Dad: LOL! Why in the world would we have chosen you?
I just ate my yogurt with a fork, because I’ve learned that if it looks like you have your shit together, people ask you to do stuff.
To err is human
To purr is cat
To grr is dog
To brr is cold
To durr is dumb
To slur is drunk
To occur is when you realise this tweet is going nowhere
Ghost hunting is just an excuse to hang with the fellas in the dark
Reverse interview. Here is my answer: “No”
Now, ask me the question
GOD: [as a kid] DINOSAURS!
GOD: [as a teenager] You will know the profound sadness of existence, humans.
I love when people tell me to get my act together and I’m like who the hell is acting geez.
Dentist: *gives me numbing shot before my 7th root canal* I’ll be back with-
Me: Yes, I know…the drill.
me: *nervously* will he feel anything while you’re operating?
car mechanic: no
Every time I watch Bambi I hope it will turn out differently, but I always end up drunk and covered in cool ranch doritos
I googled “how freaking long can it possibly take to play 18 holes of golf?” if you wanted to know how much trouble my husband is in tonight.
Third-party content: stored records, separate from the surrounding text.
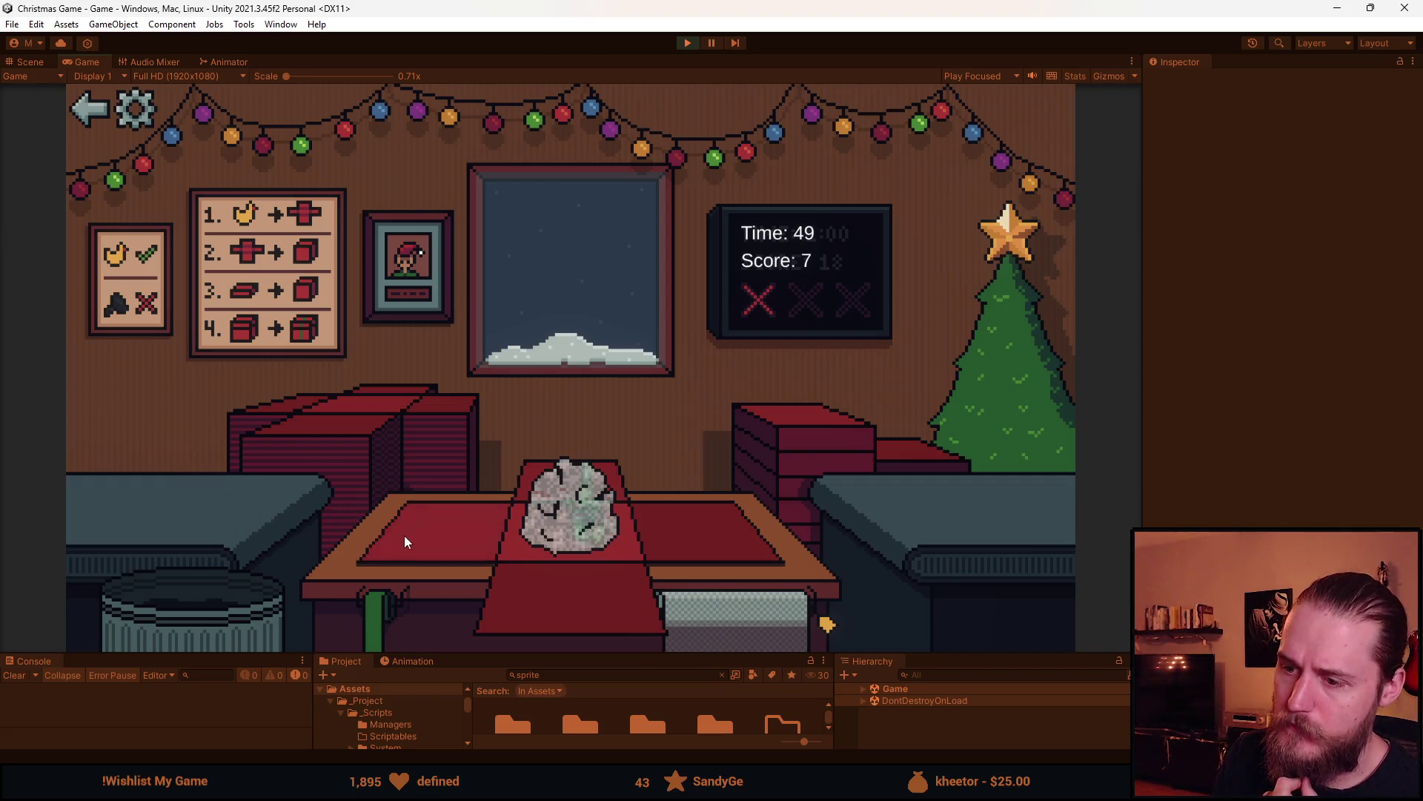
pyautogui.click(576, 597)
pyautogui.click(750, 474)
pyautogui.click(598, 502)
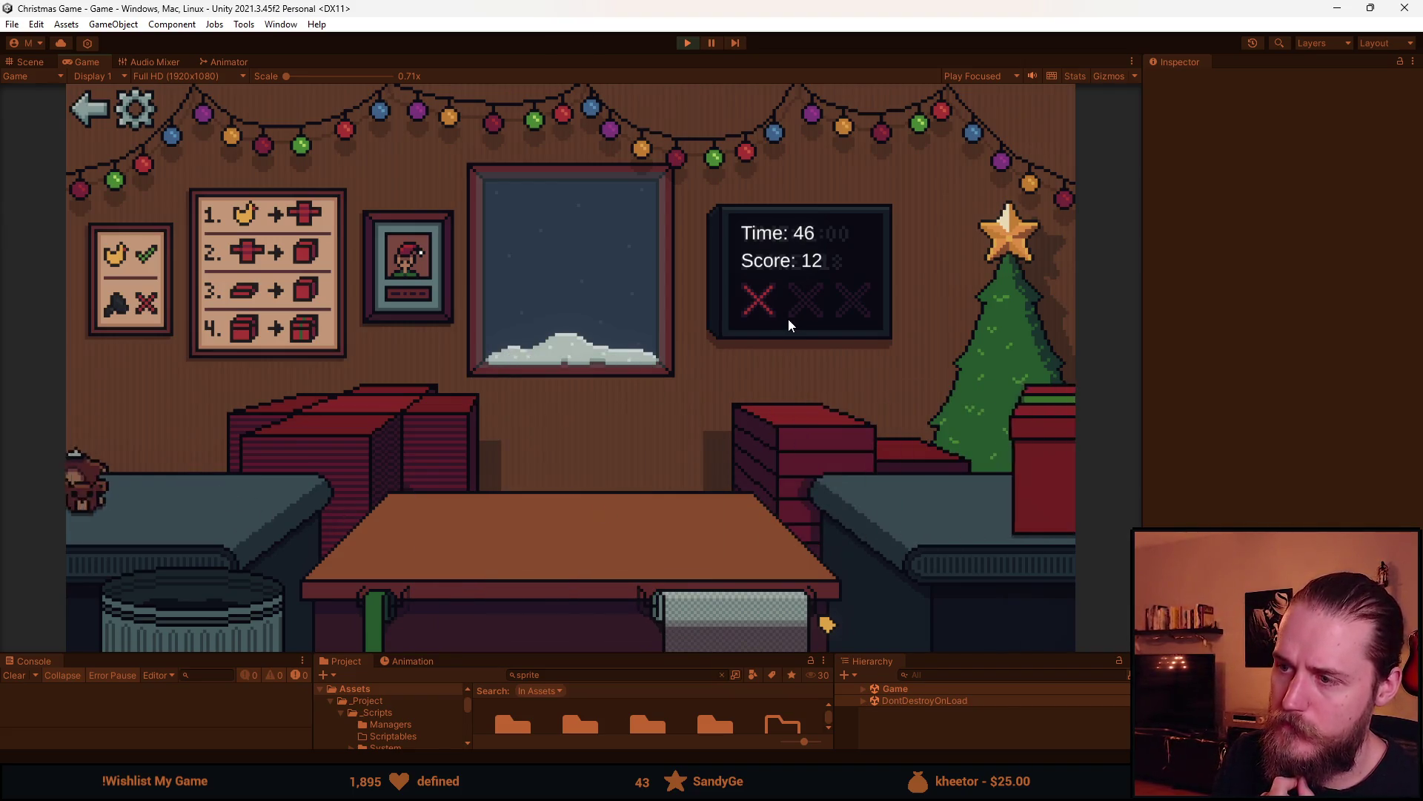
# Bin the teddy bear and toy car, ship the flower vase gift, and stop the game
pyautogui.click(193, 608)
pyautogui.click(198, 597)
pyautogui.click(184, 499)
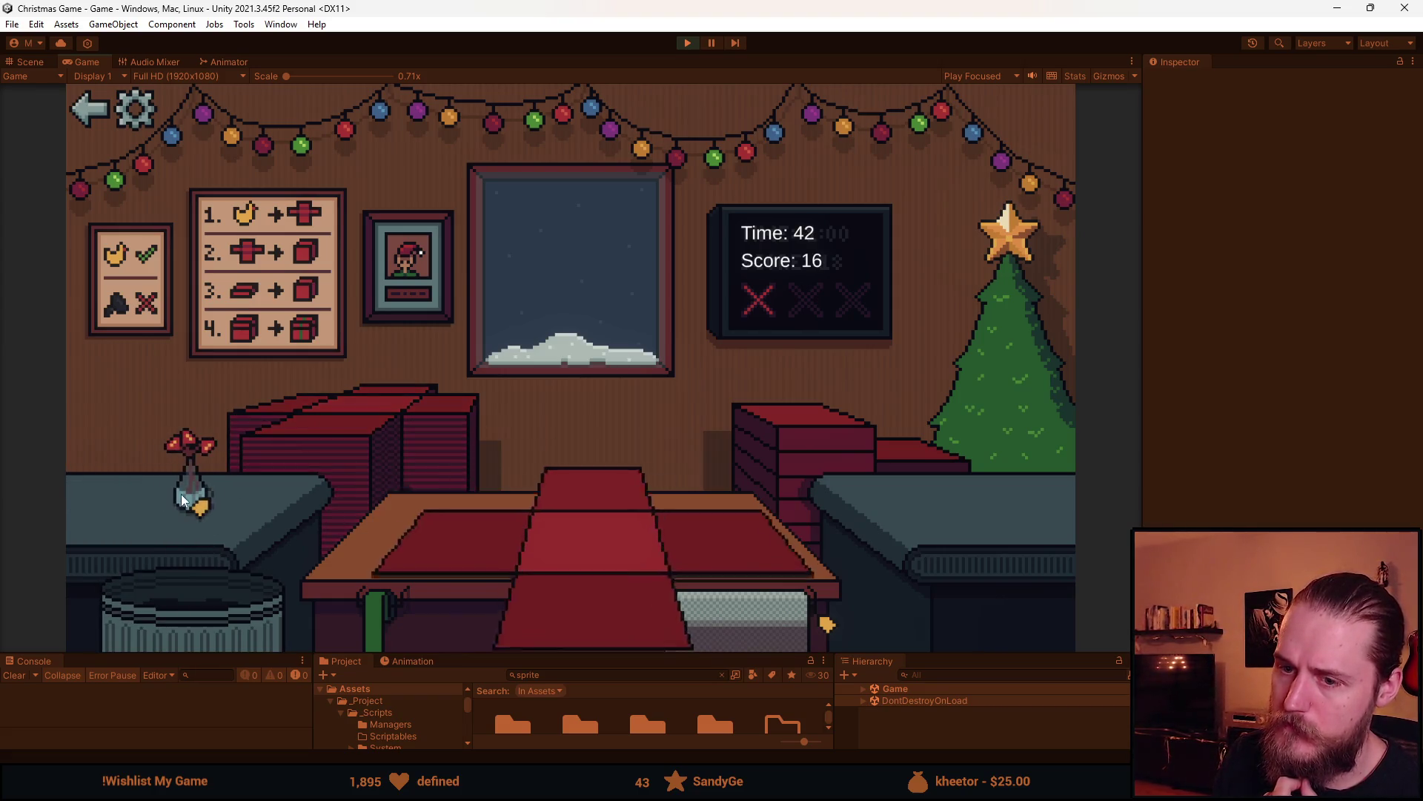
pyautogui.click(465, 535)
pyautogui.click(811, 426)
pyautogui.click(617, 486)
Them: There are plenty of fish in the sea.
Me: There is also 14 billion tons of garbage in the sea.
well, that freaky sound coming from the basement was just the pipes going wonky
of course, I didn’t have a basement this morning, so that’s a whole different problem
A couple introduced me to their new born baby, “Herriot,” and I was like oh wow how old is she, 87?
Dropped my son for his first day of kindergarten today. Does anybody know what age you’re supposed to pick them up?